Disks and Filesystems

The storage organization conforms to the CINECA infrastructure (see Section Data Storage and Filesystems).

In addition to the home directory $HOME, for each user is defined a scratch area $CINECA_SCRATCH, a large disk for the storage of run time data and files.

A $WORK area is defined for each active project on the system, reserved for all the collaborators of the project. This is a safe storage area to keep run time data for the whole life of the project.

	Total Dimension (TB)	Quota (GB)	Notes
$HOME	200	50	permanent/backed up, user specific, local
$CINECA_SCRATCH	2.000	no quota	temporary, user specific, local no backup automatic cleaning procedure of data older than 40 days (time interval can be reduced in case of critical usage ratio of the area. In this case, users will be notified via HPC-News)
$WORK	4.000	1.024	permanent, project specific, local no backup extensions can be considered if needed (mailto: superc@cineca.it)

It is also available a temporary storage local on compute nodes generated when the job starts and accessible via environment variable $TMPDIR. For more details please see the dedicated section of UG2.5: Data storage and FileSystems. On Marconi100 the $TMPDIR local area has 1 TB of available space.

$DRES environment variable points to the shared repository where Data RESources are maintained. This is a data archive area available only on-request, shared with all CINECA HPC systems and among different projects. $DRES is not mounted on the compute nodes of the production partitions and can be accessed only from login nodes and from the nodes of the serial partition. This means that you cannot access it within a standard batch job: all data needed during the batch execution has to be moved to $WORK or $CINECA_SCRATCH before the run starts, either from the login nodes or via a job submitted to the serial partition.

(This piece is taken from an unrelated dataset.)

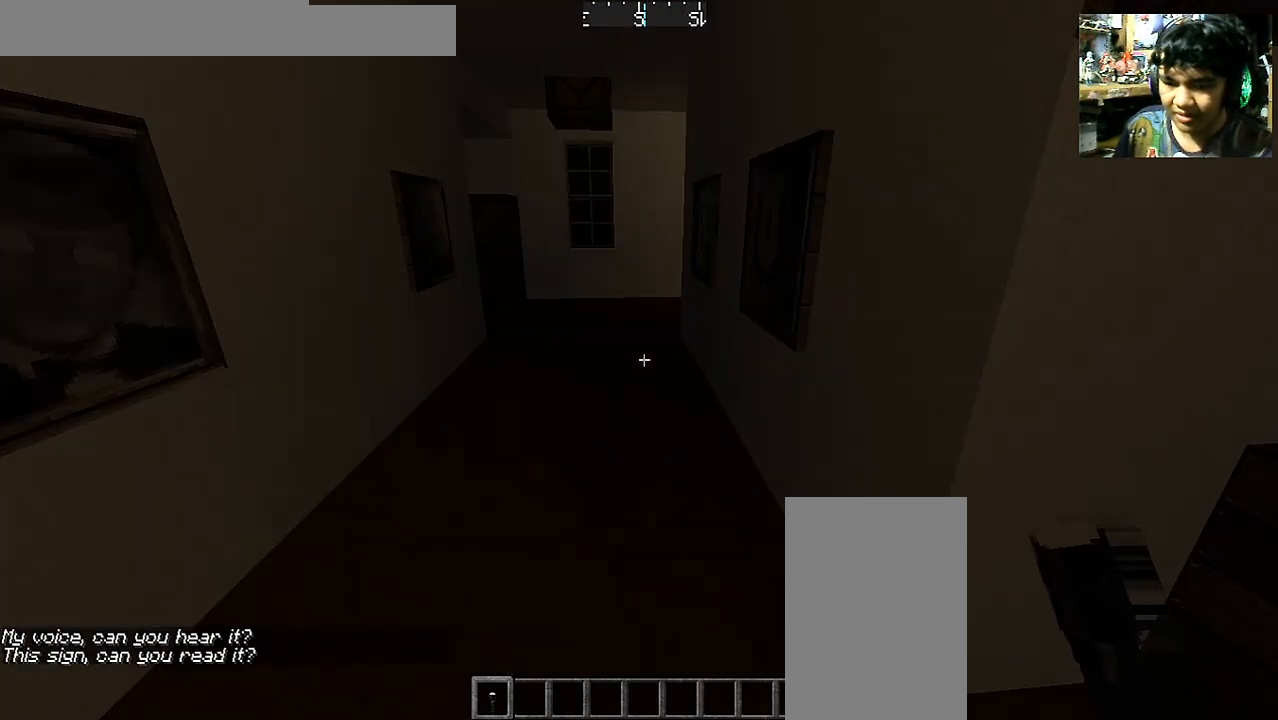
{"keys": [], "mouse": [], "events": []}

Since all the filesystems are based on IBM Spectrum Scale™ file system (formerly GPFS), the usual unix command "quota" is not working. Use the local command cindata to query for disk usage and quota ("cindata -h" for help):

> cindata

Dedicated node for Data transfer

A time limit of 10 cpu-minutes for processes running on login nodes has been set.
For Data transfer that may require more time, we set up a dedicated "data" VM accessible with a dedicated alias.
Login via ssh to this VM is not allowed. Environment variables as $HOME or $WORK are not defined, so you always have to explicitate the complete path to the files you need to copy.
For example to copy data to M100 using rsync you can run the following command:

rsync -PravzHS </data_path_from/file> <your_username>@data.m100.cineca.it:<complete_data_path_to>

You can also use the "data" VM onto login nodes to move data from Marconi100 to another location with public IP:

ssh -xt data.m100.cineca.it rsync -PravzHS <complete_data_path_from/file> </data_path_to>

this command will open a session on the VM that will not be closed until the rsync command is completed.

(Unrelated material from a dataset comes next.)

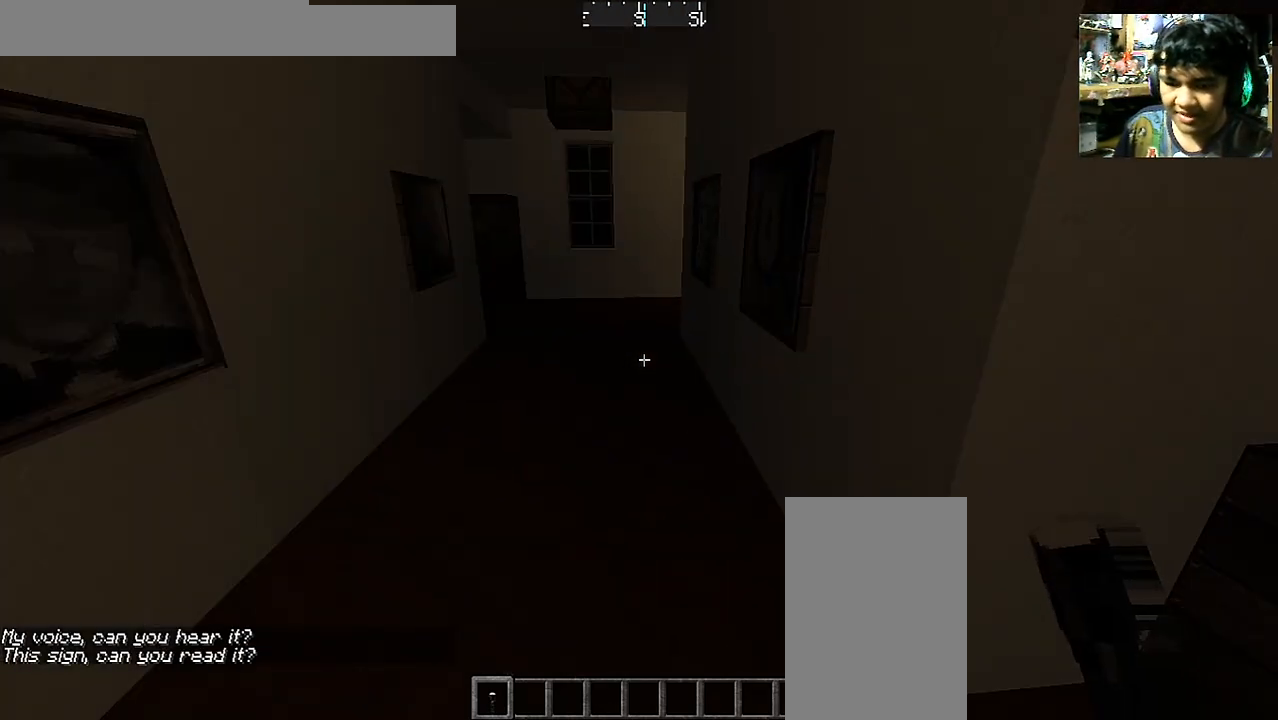
{"keys": [], "mouse": [], "events": []}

In similar ways you can use also scp and sftp commands if you prefer them.

Modules environment

The software modules are collected in different profiles and organized by functional categories (compilers, libraries, tools, applications,..). The profiles are of two types: “programming” type (base and advanced) for compilation, debugging and profiling activities, and “domain” type (chem-phys, lifesc,..) for the production activity. They can be loaded together.

"Base" profile is the default. It is automatically loaded after login and it contains basic modules for the programming activities (ibm, gnu, pgi, cuda compilers, math libraries, profiling and debugging tools,..).

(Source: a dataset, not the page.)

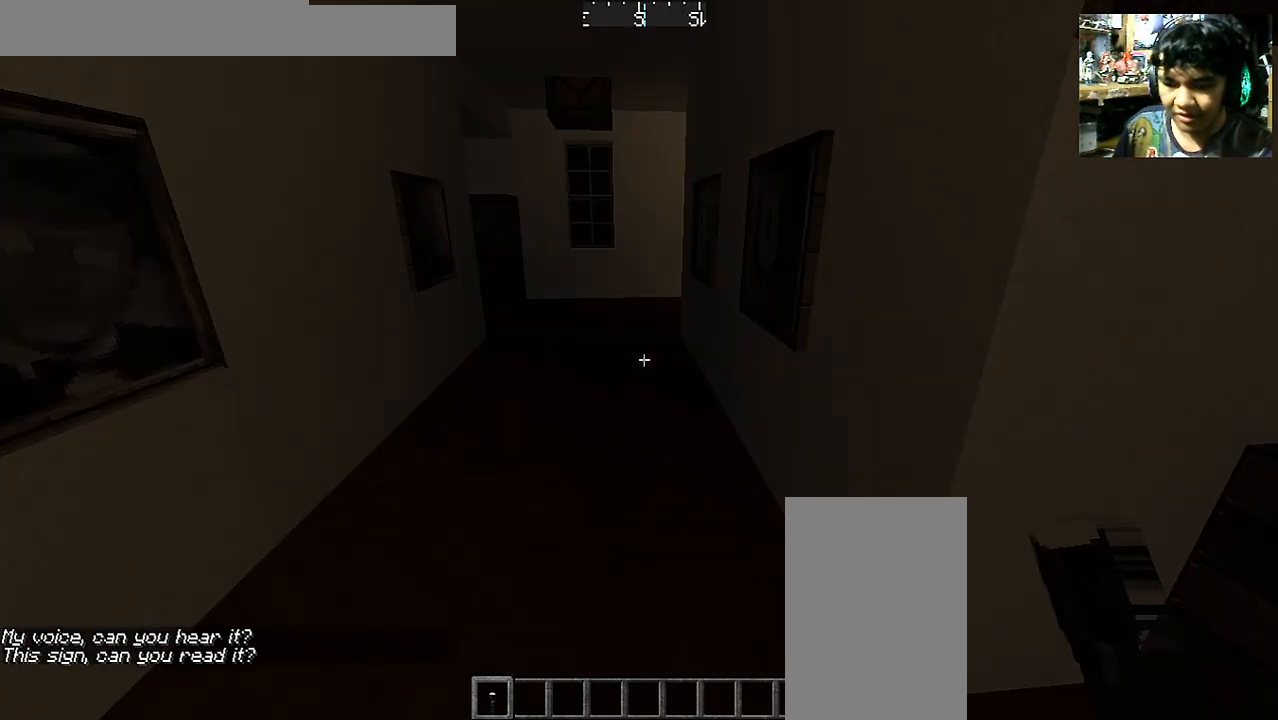
{"keys": ["a", "w"], "mouse": [], "events": [[350, "w", "down"], [400, "a", "down"]]}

If you want to use a module placed under other profiles, for example an application module, you will have to load preventively the corresponding profile:

>module load profile/<profile name>
>module load autoload <module name>

For listing all profiles you have loaded you can use the following command:

>module list

In order to detect all profiles, categories and modules available on MARCONI100 the command “modmap” is available. With modmap you can see if the desired module is available and which profile you have to load to use it.

>modmap -m <module_name>

Spack environment

In case you don't find a software you are interested in, you can install it by yourself.
In this case, on Marconi100 we also offer the possibility to use the “spack” environment by loading the corresponding module. Please refer to the dedicated section in UG2.6: Production Environment

GPU and intra/inter connection environment

Marconi100 consists of 980 compute nodes and 8 login nodes, connected with a Mellanox Infiniband EDR network arranged into an architecture called DragonFly ++.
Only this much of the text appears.